В этом опыте отражено то, что я, будучи консультантом, при оказании помощи занимал одновременно две позиции: консультативную и клиническую. Клиническая позиция подразумевала то, что я работаю не просто с клиентом, но с субъектом психоанализа. Такая позиция позволяет работать вне доктрины воздействия, так как консультант лишь создает условия для того, чтобы субъект бессознательного мог проявить себя. При этом клиническая позиция с большим обращением к бессознательному и консультативная позиция с приоритетом в отношении сознания создают союз, в котором есть возможность для большей полноты оказания помощи. Однако здесь кроется и определенный конфликт. В консультативной позиции открыто презентуются методы и предмет работы, а работа с проблемной ситуацией осуществляется совместно. В клинической позиции это затруднено тем, что сам предмет работы расположен в не поддающейся самостоятельному клиентскому осознанию и осмыслению области психического. Как результат, постановка проблемы относительно бессознательного рискует быть воспринятой ребенком как неуместная и разрушить весь процесс оказания помощи.
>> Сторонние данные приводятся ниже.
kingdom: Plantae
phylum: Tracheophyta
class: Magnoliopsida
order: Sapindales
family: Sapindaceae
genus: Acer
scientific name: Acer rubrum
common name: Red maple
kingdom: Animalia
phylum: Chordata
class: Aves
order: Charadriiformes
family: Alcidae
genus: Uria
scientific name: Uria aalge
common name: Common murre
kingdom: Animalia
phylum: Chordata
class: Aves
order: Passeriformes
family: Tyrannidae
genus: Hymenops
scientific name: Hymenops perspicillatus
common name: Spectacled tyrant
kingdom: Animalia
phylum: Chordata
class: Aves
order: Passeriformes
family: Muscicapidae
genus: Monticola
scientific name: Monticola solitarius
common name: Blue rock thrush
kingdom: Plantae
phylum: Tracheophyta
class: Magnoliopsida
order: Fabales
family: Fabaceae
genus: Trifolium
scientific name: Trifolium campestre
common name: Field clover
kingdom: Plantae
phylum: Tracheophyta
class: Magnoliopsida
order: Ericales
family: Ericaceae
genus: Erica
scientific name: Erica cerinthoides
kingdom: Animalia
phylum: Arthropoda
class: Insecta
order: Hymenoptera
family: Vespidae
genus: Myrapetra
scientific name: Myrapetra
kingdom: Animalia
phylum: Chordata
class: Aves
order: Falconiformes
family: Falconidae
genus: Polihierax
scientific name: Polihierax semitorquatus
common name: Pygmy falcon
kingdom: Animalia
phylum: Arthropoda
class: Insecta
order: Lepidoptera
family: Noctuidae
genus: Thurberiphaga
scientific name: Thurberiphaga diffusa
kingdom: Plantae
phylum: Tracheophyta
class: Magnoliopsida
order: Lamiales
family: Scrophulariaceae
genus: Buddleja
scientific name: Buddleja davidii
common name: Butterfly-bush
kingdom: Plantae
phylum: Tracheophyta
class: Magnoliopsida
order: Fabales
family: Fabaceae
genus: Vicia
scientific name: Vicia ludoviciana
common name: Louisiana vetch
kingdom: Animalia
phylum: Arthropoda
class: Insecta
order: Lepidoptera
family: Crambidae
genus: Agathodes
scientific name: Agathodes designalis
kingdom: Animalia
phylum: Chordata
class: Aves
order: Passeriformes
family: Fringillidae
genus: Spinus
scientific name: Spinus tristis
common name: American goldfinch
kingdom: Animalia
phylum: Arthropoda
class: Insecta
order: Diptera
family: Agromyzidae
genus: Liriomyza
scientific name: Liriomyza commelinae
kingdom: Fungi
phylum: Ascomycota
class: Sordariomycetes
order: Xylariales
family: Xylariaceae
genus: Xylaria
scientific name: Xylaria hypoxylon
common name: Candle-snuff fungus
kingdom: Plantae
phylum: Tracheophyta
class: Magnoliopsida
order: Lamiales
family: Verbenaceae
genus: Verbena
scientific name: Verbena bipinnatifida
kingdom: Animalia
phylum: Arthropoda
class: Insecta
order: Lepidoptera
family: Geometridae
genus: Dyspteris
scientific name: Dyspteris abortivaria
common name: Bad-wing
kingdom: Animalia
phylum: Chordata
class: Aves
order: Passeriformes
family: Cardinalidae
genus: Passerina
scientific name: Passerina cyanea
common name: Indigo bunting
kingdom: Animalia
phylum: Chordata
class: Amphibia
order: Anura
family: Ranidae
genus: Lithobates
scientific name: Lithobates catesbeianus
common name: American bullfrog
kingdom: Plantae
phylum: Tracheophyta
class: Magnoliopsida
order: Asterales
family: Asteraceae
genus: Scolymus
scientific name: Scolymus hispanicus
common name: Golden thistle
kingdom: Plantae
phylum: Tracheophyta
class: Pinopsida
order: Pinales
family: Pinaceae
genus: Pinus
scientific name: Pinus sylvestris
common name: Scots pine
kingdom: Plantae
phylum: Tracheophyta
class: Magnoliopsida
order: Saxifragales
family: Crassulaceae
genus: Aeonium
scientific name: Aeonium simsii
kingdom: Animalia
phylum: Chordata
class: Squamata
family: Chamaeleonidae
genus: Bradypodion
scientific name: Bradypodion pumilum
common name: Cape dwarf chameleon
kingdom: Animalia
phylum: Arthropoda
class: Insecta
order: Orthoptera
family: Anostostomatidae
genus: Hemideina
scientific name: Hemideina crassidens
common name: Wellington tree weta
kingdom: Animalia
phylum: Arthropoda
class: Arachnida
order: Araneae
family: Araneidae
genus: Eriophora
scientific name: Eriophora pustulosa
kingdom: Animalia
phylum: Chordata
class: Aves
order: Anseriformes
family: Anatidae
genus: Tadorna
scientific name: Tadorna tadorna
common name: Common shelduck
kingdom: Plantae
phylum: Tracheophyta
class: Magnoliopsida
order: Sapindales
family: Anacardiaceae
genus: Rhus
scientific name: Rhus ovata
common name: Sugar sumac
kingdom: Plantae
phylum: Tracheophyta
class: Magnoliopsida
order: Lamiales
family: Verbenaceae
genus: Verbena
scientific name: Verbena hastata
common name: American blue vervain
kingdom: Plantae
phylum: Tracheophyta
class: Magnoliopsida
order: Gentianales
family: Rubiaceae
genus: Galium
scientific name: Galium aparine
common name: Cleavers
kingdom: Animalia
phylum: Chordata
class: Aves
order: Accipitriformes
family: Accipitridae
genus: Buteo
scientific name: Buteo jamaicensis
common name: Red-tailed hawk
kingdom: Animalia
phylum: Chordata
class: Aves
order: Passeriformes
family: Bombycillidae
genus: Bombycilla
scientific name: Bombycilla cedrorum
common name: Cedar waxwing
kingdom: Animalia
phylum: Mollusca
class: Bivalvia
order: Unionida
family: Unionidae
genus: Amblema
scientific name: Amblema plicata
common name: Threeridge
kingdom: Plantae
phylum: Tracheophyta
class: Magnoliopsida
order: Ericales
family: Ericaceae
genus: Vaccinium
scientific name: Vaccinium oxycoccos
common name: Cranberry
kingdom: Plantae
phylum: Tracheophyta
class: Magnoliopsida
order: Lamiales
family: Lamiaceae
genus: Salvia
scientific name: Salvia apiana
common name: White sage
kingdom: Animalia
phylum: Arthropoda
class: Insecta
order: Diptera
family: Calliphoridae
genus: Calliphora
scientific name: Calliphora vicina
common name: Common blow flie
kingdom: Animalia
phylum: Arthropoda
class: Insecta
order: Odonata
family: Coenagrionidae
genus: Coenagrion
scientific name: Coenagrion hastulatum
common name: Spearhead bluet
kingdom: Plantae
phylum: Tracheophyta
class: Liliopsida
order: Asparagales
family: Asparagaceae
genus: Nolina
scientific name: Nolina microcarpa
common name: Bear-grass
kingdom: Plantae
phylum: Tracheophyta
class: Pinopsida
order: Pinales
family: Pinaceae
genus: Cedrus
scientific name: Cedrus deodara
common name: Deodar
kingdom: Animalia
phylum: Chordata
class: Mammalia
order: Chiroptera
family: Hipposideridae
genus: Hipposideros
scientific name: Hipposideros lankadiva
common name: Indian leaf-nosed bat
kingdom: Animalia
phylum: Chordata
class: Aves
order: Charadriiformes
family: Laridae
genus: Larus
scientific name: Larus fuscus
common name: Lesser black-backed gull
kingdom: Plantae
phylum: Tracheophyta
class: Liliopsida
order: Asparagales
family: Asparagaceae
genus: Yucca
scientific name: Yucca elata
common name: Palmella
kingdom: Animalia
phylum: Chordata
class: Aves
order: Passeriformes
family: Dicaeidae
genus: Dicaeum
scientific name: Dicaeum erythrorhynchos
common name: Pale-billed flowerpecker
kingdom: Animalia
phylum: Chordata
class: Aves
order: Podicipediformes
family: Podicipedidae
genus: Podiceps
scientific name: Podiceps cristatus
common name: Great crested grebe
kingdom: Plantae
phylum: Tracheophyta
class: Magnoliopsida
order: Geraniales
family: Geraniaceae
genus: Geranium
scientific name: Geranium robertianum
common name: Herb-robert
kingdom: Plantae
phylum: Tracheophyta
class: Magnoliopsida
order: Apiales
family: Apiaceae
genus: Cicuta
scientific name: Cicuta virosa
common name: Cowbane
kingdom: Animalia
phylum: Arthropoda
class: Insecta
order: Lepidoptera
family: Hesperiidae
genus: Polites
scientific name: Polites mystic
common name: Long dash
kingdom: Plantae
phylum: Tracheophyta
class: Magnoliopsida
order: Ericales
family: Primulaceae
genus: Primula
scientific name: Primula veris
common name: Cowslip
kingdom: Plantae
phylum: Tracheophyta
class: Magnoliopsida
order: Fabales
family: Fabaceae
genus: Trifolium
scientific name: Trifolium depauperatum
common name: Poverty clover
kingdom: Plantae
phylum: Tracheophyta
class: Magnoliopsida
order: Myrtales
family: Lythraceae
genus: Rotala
Подводя итоги, хотелось бы подчеркнуть особые возможности, которые предоставляют сочетания нескольких позиций консультанта. Союз консультативной и экспертной позиций дает следующие возможности:
• оказывать помощь в ситуациях отсутствия изначального замысла у ребенка;
• эффективнее точечно прорабатывать проблемные эпицентры;
• осуществлять в значительной мере более глубокую работу в отношении психологической реабилитации ребенка.
Союз консультативной и клинической позиций, в свою очередь:
• предоставляет возможность увеличения фокуса внимания консультанта на вопросах личностного развития ребенка, его тревог и аффектов;
• создает условия для работы с категорией бессознательного, которая ранее была недоступна для работы, затрудняя тем самым процесс оказания реабилитационной психологической помощи.
В то же время возникающие при этом базисные конфликты позиций видятся нами как проблемные точки, которые при своем разрешении в перспективе позволят гармонично применять сочетания различных позиций консультанта, позволяя тому с большей эффективностью решать не только старые задачи, но и качественно новые.
Литература
1. Бурлакова Н.С. Психоаналитическая педагогика: открытия, надежды и разочарования // Современное дошкольное образование. 2009. № 3. С. 46-53.
2. Василюк Ф.Е. Модель хронотопа психотерапии // Консультативная психология и психотерапия. 2009. Том 17. № 4. С. 26-49.
3. Завершнева Е.Ю. Выготский vs Фрейд: о переосмыслении психоанализа с точки зрения культурно-исторической психологии // Культурно-историческая психология. 2016. Т. 12. № 4. С. 14-25.
4. Зарецкий В.К. Становление и сущность рефлексивно-деятельностного подхода в оказании консультативной психологической помощи // Консультативная психология и психотерапия. 2013. Том 21. № 2. С. 8-37.
5. Нилл А. Воспитание свободой. Школа Саммерхилл / А. Нилл; пер. с англ. Ю.И. Турчановой и Э.Н. Гусинского. - М.: Издательство АСТ, 2020. - 480 с.
6. Фигдор Г. Психоаналитическая педагогика / Г. Фигдор; пер. с нем. Д. Видра. - М.: Издательство Института Психотерапии, 2000. - 288 с.
7. Фрейд З. Введение в психоанализ / З. Фрейд; пер. с нем. Г.В. Барышниковой. - М.: Издательство АСТ, 2017. - 624 с.